Check back regularly for more information about the Power Query Builder for the XrmToolBox that helps accelerate getting data from Dynamics 365 into Power BI.

Some stuff that we are still working on:

  • Include fields from related (parent) entities

Ideas, how to questions, feedback etc. please put that in the comments below.
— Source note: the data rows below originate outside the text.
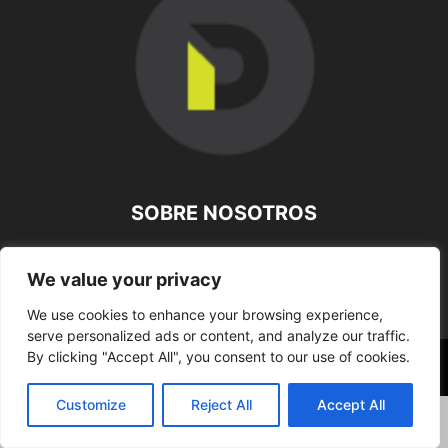
SOBRE NOSOTROS
SÍGUENOS
We value your privacy
We use cookies to enhance your browsing experience,
serve personalized ads or content, and analyze our traffic.
By clicking "Accept All", you consent to our use of cookies.
©
Customize
Reject All
Accept All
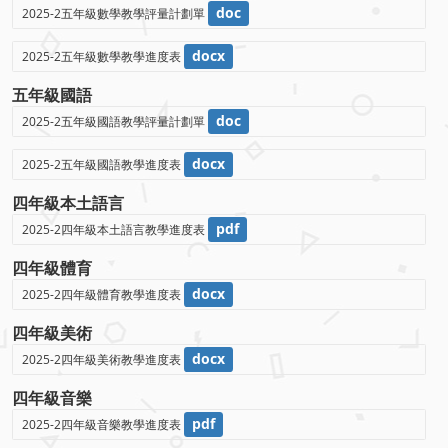
doc
2025-2五年級數學教學評量計劃單
docx
2025-2五年級數學教學進度表
五年級國語
doc
2025-2五年級國語教學評量計劃單
docx
2025-2五年級國語教學進度表
四年級本土語言
pdf
2025-2四年級本土語言教學進度表
四年級體育
docx
2025-2四年級體育教學進度表
四年級美術
docx
2025-2四年級美術教學進度表
四年級音樂
pdf
2025-2四年級音樂教學進度表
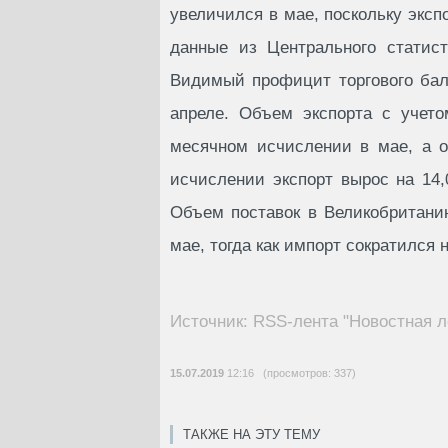
увеличился в мае, поскольку эксп
данные из Центрального статист
Видимый профицит торгового бал
апреле. Объем экспорта с учето
месячном исчислении в мае, а о
исчислении экспорт вырос на 14,
Объем поставок в Великобритани
мае, тогда как импорт сократился н
Источник: RSS-лента "Новостная л
15.07.2019
12:16 (просмотров: 337)
ТАКЖЕ НА ЭТУ ТЕМУ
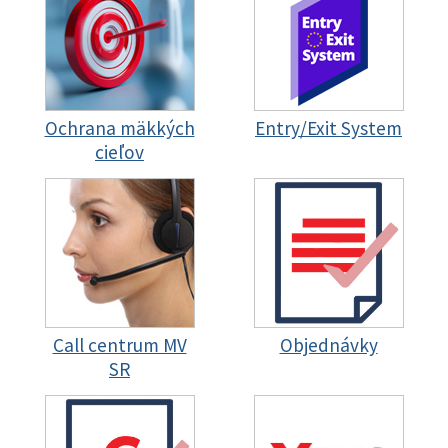
Ochrana mäkkých
Entry/Exit System
cieľov
Call centrum MV
Objednávky
SR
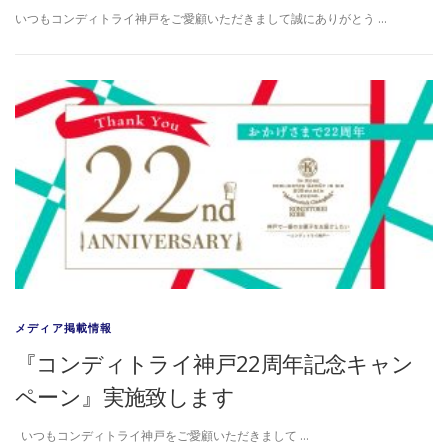
いつもコンディトライ神戸をご愛顧いただきまして誠にありがとう …
メディア掲載情報
『コンディトライ神戸22周年記念キャン
ペーン』実施致します
いつもコンディトライ神戸をご愛顧いただきまして …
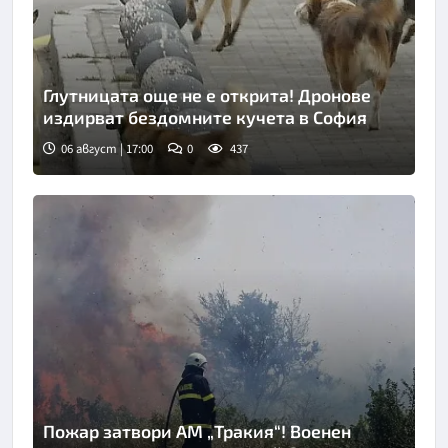
Глутницата още не е открита! Дронове
издирват бездомните кучета в София
06 август | 17:00
0
437
Пожар затвори АМ „Тракия“! Военен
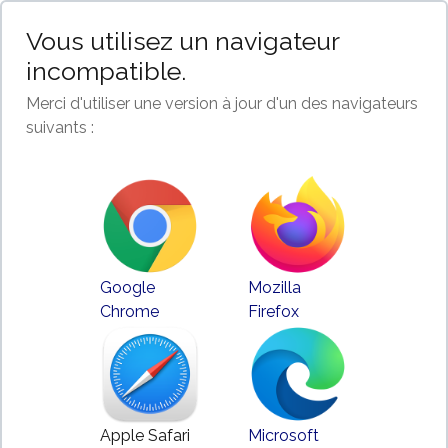
Vous utilisez un navigateur
incompatible.
Merci d'utiliser une version à jour d'un des navigateurs
suivants :
Google
Mozilla
Chrome
Firefox
Apple Safari
Microsoft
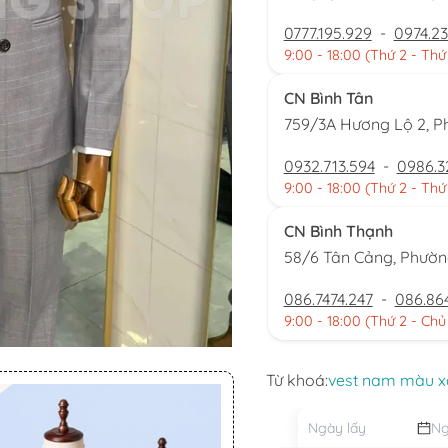
0777.195.929
-
0974.23
9:00 - 18:00 (Thứ 2 - Thứ
CN Bình Tân
759/3A Hương Lộ 2, P
0932.713.594
-
0986.3
9:00 - 18:00 (Thứ 2 - Thứ
CN Bình Thạnh
58/6 Tân Cảng, Phườ
086.7474.247
-
086.86
9:00 - 18:00 (Thứ 2 - Chủ
Từ khoá:
vest nam màu 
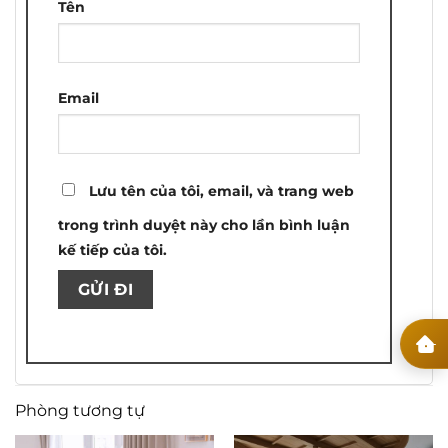
Tên
Email
Lưu tên của tôi, email, và trang web
trong trình duyệt này cho lần bình luận
kế tiếp của tôi.
Phòng tương tự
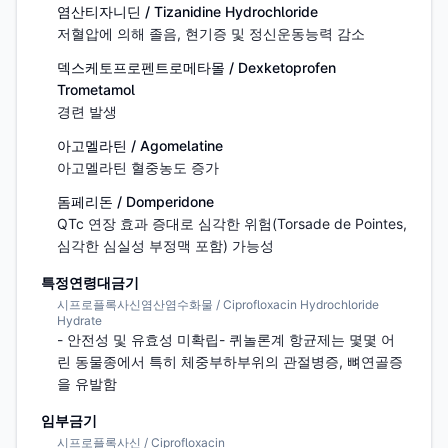
염산티자니딘 / Tizanidine Hydrochloride
저혈압에 의해 졸음, 현기증 및 정신운동능력 감소
덱스케토프로펜트로메타몰 / Dexketoprofen
Trometamol
경련 발생
아고멜라틴 / Agomelatine
아고멜라틴 혈중농도 증가
돔페리돈 / Domperidone
QTc 연장 효과 증대로 심각한 위험(Torsade de Pointes, 
심각한 심실성 부정맥 포함) 가능성
특정연령대금기
시프로플록사신염산염수화물 / Ciprofloxacin Hydrochloride
Hydrate
- 안전성 및 유효성 미확립- 퀴놀론계 항균제는 몇몇 어
린 동물종에서 특히 체중부하부위의 관절병증, 뼈연골증
을 유발함
임부금기
시프로플록사신 / Ciprofloxacin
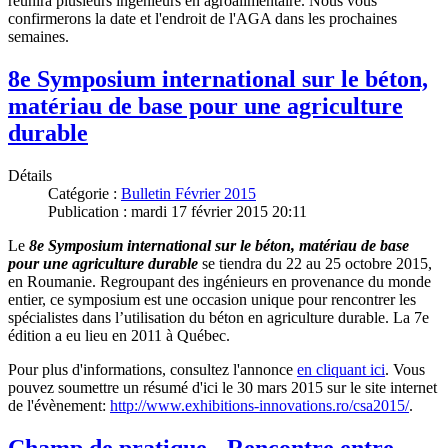
réunira plusieurs ingénieurs en agroalimentaire. Nous vous
confirmerons la date et l'endroit de l'AGA dans les prochaines
semaines.
8e Symposium international sur le béton,
matériau de base pour une agriculture
durable
Détails
Catégorie :
Bulletin Février 2015
Publication : mardi 17 février 2015 20:11
Le
8e Symposium international sur le béton, matériau de base
pour une agriculture durable
se tiendra du 22 au 25 octobre 2015,
en Roumanie. Regroupant des ingénieurs en provenance du monde
entier, ce symposium est une occasion unique pour rencontrer les
spécialistes dans l’utilisation du béton en agriculture durable. La 7e
édition a eu lieu en 2011 à Québec.
Pour plus d'informations, consultez l'annonce
en cliquant ici
. Vous
pouvez soumettre un résumé d'ici le 30 mars 2015 sur le site internet
de l'évènement:
http://www.exhibitions-innovations.ro/csa2015/
.
Champ de pratique - Rencontre entre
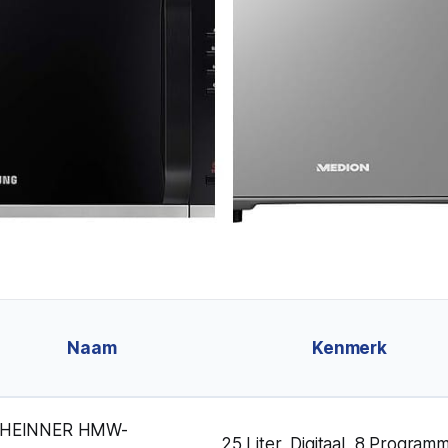
Naam
Kenmerk
HEINNER HMW-
25 Liter, Digitaal, 8 Programm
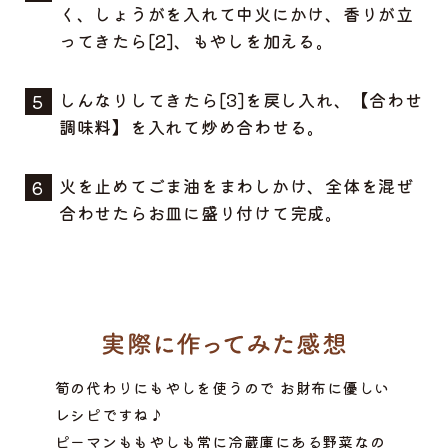
く、しょうがを入れて中火にかけ、香りが立
ってきたら[2]、もやしを加える。
しんなりしてきたら[3]を戻し入れ、【合わせ
調味料】を入れて炒め合わせる。
火を止めてごま油をまわしかけ、全体を混ぜ
合わせたらお皿に盛り付けて完成。
筍の代わりにもやしを使うので お財布に優しい
レシピですね♪
ピーマンももやしも常に冷蔵庫にある野菜なの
Issues, bugs etc. please put that on GitHub: https://github.com/ITLec/PowerQueryBuilder

NuGet link: https://nuget.org/packages/PowerQueryBuilder/

A big thank you to Scott Sewell, who provided a lot of great feedback during the development of this tool. We still have items on the to-do list.

Also, we want to thank Keith Mescha and the former Sonoma Partners Power BI Accelerator. This tool showed us how to do FetchXML pagination in a Power Query. Without it, all the benefits of using FetchXML would have been limited to just 5,000 records.